The Ecofibre Ltd (ASX: EOF) share price is on watch this morning after an impressive earnings report. It produces non-psychoactive hemp products for distribution in the United States and Australia. The company's primary product is cannabidiol (CBD) which is used to create nutraceutical products. Other products in this category include dietary supplements, vitamins, fortified dairy products, and citrus fruits and many others.
The company reported a 42% increase in top line revenues, and an eye watering 119% increase in net profit after tax (NPAT). The year of the coronavirus pandemic has been a foundational year for this innovating company. Indeed, it has built the infrastructure it needs to grow rapidly into a very large addressable market.
Why is the Ecofibre share price on watch?
The Ecofibre share price is likely to see an impact after announcing top line revenue reached $50.7 million in its first full year as a publicly listed company. In fact, the company's gross margin was 76%. This is the margin between revenue and the cost of producing the product. With the addition of all other operating costs, the NPAT margin was 25.9%. These large margins clearly show the high value nature of this business. Moreover, the company was able to achieve a return on equity (ROE) of 20.9%, while increasing net assets by 48.9%.
The company has a range of subsidiaries. However, most importantly for the Ecofibre share price is Ananda health. This is the leading nutraceutical product manufacturer in retail pharmaceutical sales channel in the United States. Moreover, Ananda health recently signed a deal with CVS Pharmacy, the largest retail pharmacy company in the US. This speaks highly of the quality of Ananda Health products.
Within Australia, all Ananda hemp products are available under the Special Access Scheme (SAS) and Authorised Prescriber scheme. Health practitioners are prescribing the product for a range of conditions. In fact, a close friend of mine with multiple sclerosis is using it.
Ecofibre food products are available at Woolworths Group Ltd (ASX: WOW) stores under the 'Macro' brand, and through selected IGA stores under the Ananda Food brand. In addition, these products are sold wholesale to food manufacturers and other distributors. This revenue stream is still unprofitable, but it has improved on FY19.
New revenue streams
The company commercialised its new Hemp Black line of clothing in FY20. This project started off 2 years ago with technology development at Thomas Jefferson University. Even without the sustainability impacts, hemp fibre is lightweight and absorbent, and has three times the tensile strength of cotton.
In April, the subsidiary was ready to launch with Yoga wear to demonstrate the quality and functionality of its technologies. However, fortunately it pivoted to masks and neck gaiters to help in the fight against coronavirus. As a result, the subsidiary broke even in FY20. On 29 July, the company announced the acquisition of a portfolio of companies under the business TexInnovate, an advanced textile manufacturer. This gives Hemp Black capabilities throughout the value chain. TexInnovate also brings a number of clients with it.

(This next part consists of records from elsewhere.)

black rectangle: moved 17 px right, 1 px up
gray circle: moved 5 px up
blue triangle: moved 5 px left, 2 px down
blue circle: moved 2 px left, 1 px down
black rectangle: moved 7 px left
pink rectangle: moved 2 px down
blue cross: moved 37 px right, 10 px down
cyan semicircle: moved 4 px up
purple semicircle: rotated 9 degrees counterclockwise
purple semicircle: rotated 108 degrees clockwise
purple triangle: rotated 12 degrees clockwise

Alongside the financial information above, I think this is another demonstration of the managerial capability of Ecofibre. As well as its ability to pivot rapidly. Patents are pending on clothing and mask designs, as well as many patents over the fabric and processes the company has developed.
Foolish Takeaway
I think the Ecofibre share price is a growth opportunity for ASX investors. It is the sector leader in the very important retail pharmacy channel for its nutraceutical product. This sector that is likely to be worth greater than $722 billion globally by 2027. This gives it a first mover advantage in a wide open market; just as Afterpay Ltd (ASX: APT) had in Australia in the beginning. Furthermore, the company is committed to continue with clinical testing and research.

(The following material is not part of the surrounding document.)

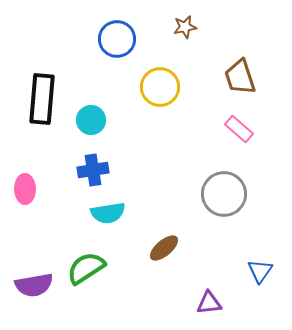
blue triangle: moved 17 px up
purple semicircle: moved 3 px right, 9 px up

For me personally, the actions of management so far give me a strong sense of their competence and business acumen. I believe they are very well positioned for growth in a range of areas, although I am not sure about the food revenue stream. Regardless of that, the company is valued at $919.97 million and has a price to earnings ratio of 63.36. I think the high earnings multiple is justified, and I see this as a strong growth candidate over the next 12 months and beyond.